Highlights & Insights¶
- Actions as Anchors: The paper elegantly exploits action–environment correlations as natural anchors, replacing conventional external signals such as GPS, WiFi, or Bluetooth.
- Training–Inference Modality Decoupling: Vision and language are leveraged during training, while only IMU and point clouds are required at inference, balancing performance and privacy.
- Mutually Beneficial Dual Outputs: Localization and action recognition are mutually reinforcing—predicted positions facilitate action recognition, and action supervision improves localization.
- Heatmap Interpretability: Stage 1 heatmaps intuitively reveal action–location associations (e.g., dish-washing highlights the sink region), while Stage 2 heatmaps converge to a single peak.
Limitations & Future Work¶
- The approach requires a pre-available 3D point cloud of the environment and is unsuitable for frequently changing scenes.
- When a person remains stationary for extended periods, the absence of action cues makes localization difficult.
- Only head-mounted IMU has been validated; other wearing positions (wrist, ankle) would require model adaptation.
- Top-1 action recognition accuracy remains low (21.48%), with substantial ambiguity among the 35 action categories.
Related Work & Insights¶
- RoNIN: A classical method for learning velocity prediction from IMU; velocity integration leads to drift.

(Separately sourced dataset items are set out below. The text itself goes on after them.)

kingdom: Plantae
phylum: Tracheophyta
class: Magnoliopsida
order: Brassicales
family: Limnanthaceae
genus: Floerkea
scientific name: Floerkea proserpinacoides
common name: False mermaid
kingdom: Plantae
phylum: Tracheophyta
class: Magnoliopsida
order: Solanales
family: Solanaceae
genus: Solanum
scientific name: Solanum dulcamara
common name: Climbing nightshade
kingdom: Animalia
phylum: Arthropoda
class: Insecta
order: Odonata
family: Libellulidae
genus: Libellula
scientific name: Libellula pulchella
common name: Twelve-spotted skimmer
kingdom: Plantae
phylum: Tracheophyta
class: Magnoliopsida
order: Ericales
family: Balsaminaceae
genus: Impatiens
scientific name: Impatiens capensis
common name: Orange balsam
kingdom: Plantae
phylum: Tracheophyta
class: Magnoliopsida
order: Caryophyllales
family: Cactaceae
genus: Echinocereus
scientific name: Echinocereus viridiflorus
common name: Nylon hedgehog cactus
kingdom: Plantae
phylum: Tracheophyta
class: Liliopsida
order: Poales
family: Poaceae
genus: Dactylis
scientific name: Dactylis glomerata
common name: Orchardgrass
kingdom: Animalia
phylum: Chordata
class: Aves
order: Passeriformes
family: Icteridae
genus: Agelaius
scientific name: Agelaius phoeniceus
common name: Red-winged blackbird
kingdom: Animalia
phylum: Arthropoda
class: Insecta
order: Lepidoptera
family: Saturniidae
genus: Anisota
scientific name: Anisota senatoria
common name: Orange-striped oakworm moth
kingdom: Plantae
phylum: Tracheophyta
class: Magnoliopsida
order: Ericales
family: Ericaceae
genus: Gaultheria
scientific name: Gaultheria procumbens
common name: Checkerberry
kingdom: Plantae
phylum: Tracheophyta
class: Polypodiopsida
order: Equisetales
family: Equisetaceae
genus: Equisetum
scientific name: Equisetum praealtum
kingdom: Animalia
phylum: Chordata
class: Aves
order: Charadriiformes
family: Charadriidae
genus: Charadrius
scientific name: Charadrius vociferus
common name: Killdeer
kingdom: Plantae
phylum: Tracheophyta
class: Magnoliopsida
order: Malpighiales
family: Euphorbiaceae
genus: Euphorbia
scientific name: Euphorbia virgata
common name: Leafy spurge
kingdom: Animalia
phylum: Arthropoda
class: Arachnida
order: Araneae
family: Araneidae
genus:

- NILoc: Predicts positions directly but requires scene-specific training; this paper introduces point clouds to achieve cross-scene generalization.
- IMU2CLIP: Uses CLIP to guide IMU feature learning; this paper further incorporates point clouds and a localization task.
- EgoExo4D: Provides rich egocentric multimodal data including 564 hours of cooking activities.
Rating¶
⭐⭐⭐⭐ — Novel and practical problem formulation, insightful "actions as anchors" perspective, elegant multimodal alignment design, and substantial improvement in localization accuracy.